The Reality Based Community and Frannie
Warning: this post is speculative - we have no idea of the structure of the bailout - and I could completely misunderstand what is happeing.
Brad de Long can’t understand why a Frannie bailout needs to happen now.
Funnily enough nor can I except that it does. I didn’t think Paulson would act this fast – and I don’t know what he will do with the preferreds – but thinking about it the action is sensible. [I was considering buying preferreds – so I have little ability here to claim prescience…]
Let’s lay out the argument
When Paulson got his permission to bail out Fannie and Freddie and made all the reassuring noises he made I thought that Fannie and Freddie debt spreads would drop to 30bps. They didn’t and I thought that was weird. Really weird. I blogged about it here.
We should take the world as it is – not as we think it should be and observe that the debts are rolling over at spreads more like 130bps. This is reality and I for one am a proud member of the “reality based community”.
There is almost 2 trillion Frannie debt rolling over at a high rate (several hundred billion a quarter). The government effectively guarantees that debt but a perverse market was forcing issue of that debt at 130bps more than Treasuries.
If the spread on the debt remained at 130bps then Frannie were doomed. I did the maths in Fannie Mae series.
In particular I estimated the earnings power of Fannie Mae at about 10 billion per annum. Fannie has something near a trillion in debt. If the spread is 100bps higher than it should be with the government guarantee then almost all of that earnings potential will be wasted as excess spreads on the nearly a trillion in debt. If the spread remained at 130bps over treasuries then Fannie had nearly no earnings power. No earnings power meant insolvency was inevitable because losses in the book might be something around 80 billion (see Fannie Mae Part III). As there was no earnings power it was inevitable that the government was going to bail them out sooner or later. I blogged here and here about how widening spreads could spell doom for Frannie. I must confess I did not think the spreads would remain wide (as I thought they were irrational) but they have.
The Government might have solved this problem by explicitly guaranteeing the debt and leaving the private ownership in place. But that looks silly to me. I would have thought the implicit guarantee was enough – but 130bps tell me it wasn’t.
Given this the government was eventually going to have to pay the Frannie senior debt. Over the next couple of years then Frannie was effectively going to raise over a trillion dollars in US government debt – but at spreads 100bps or more higher than necessary. The cost to the Federal government of delay is thus more than 10-20 billion annually over the life of that debt. If the debt had five year maturities on average then the cost just of delay could edge 100 billion.

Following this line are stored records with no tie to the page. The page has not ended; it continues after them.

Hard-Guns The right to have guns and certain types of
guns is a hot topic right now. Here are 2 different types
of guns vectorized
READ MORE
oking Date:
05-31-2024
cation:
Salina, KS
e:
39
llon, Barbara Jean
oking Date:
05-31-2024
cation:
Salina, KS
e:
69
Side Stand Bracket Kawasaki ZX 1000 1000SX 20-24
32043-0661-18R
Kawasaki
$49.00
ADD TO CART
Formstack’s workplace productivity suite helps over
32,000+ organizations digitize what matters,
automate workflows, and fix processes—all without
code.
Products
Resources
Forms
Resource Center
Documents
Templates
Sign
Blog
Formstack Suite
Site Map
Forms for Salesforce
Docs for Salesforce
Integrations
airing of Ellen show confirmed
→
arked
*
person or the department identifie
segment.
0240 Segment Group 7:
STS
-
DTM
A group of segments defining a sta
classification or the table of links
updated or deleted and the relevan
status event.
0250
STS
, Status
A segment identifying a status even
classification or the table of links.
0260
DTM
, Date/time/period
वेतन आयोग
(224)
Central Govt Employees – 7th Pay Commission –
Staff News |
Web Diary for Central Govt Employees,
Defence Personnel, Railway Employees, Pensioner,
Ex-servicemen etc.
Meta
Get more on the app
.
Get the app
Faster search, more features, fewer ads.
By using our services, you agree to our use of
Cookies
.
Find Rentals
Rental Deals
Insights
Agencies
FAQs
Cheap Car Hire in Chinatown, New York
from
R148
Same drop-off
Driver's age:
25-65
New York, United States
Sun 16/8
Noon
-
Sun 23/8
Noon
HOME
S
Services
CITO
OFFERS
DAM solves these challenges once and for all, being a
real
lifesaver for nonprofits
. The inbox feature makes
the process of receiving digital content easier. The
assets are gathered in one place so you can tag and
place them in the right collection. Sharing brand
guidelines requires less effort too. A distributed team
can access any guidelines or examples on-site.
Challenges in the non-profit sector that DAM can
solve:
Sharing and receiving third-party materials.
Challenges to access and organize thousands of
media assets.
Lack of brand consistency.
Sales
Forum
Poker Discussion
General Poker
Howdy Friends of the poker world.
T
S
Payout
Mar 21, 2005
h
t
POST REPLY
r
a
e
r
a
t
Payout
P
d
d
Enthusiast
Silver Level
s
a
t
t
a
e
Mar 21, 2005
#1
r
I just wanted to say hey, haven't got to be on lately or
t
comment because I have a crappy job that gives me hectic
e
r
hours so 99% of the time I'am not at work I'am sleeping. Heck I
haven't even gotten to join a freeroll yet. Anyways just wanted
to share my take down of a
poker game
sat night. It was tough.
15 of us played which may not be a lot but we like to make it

Moreover delay delayed the date at which the implicit government guarantee finally drove down mortgage rates – and hence increased the disruption in housing market.
The logical thing for the government to do in that circumstance is not delay. [The alternative is to cross your fingers and hope that the debt spreads on Frannie debt dropped to 30bps on their own accord.]
My understanding of US politics (erroneous it seems) suggested to me that this administration would not want to explicitly socialise the problem. Moreover many decisions of this administration are best described by delay and crossed fingers. So I am staggered by rapid logical action. But so be it and for once I think a Bush administration action is sensible.
But I am more staggered that the market forced the action. I thought that the market would see the implicit guarantee for what it was and trade Frannie senior debt at low spreads. But reality has the ability to get in the way of many things. This is just another example.
Being in government sucks. Sometimes you need to make hard decisions that are ideologically anathema. This must really pain the Republicans. But in this instance reality got in the way of ideology.
There is a second hard decision – which is what to do with the preferred. Any solution that leaves the preferreds as senior to the Government capital would indicate that the Republicans have dumped ideology entirely. I am not sure that they should wipe out the preferreds – but I would have a jaundiced view of any deal which substantially pays the preferreds before the government makes a reasonable profit on the capital that they are putting it risk.